Dataset items
□ □ □ □ □
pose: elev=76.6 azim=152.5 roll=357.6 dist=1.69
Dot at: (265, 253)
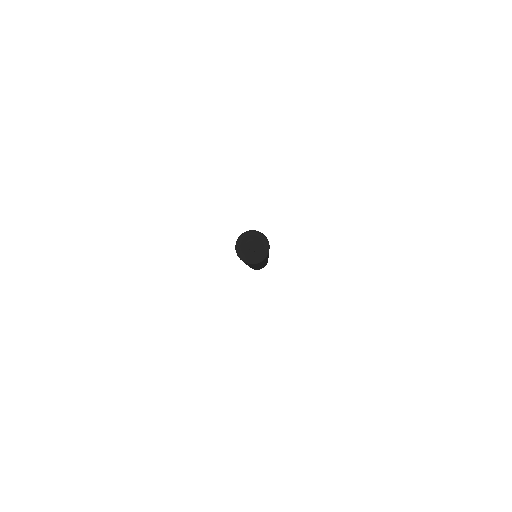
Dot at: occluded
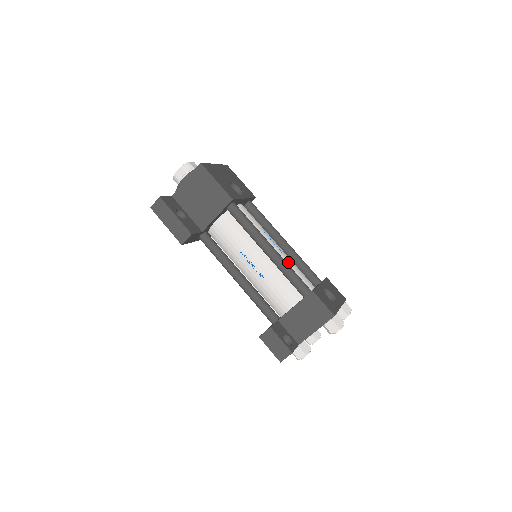
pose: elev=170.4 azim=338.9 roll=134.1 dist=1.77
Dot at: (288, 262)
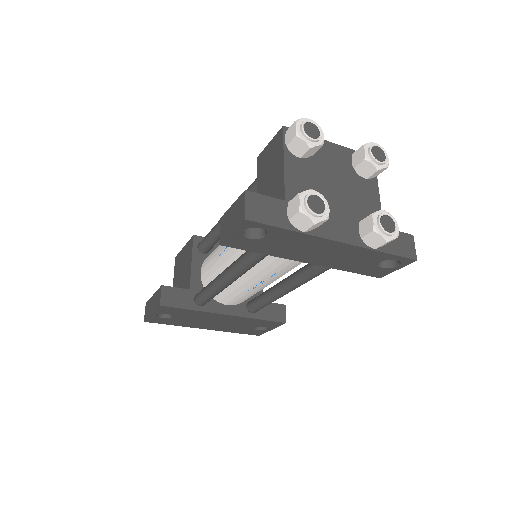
□ □ □ □ □
Exercise aim:
Copy every entry above word for word, without the pictures.

Response:
pose: elev=76.6 azim=152.5 roll=357.6 dist=1.69
Dot at: (265, 253)
Dot at: occluded
pose: elev=170.4 azim=338.9 roll=134.1 dist=1.77
Dot at: (288, 262)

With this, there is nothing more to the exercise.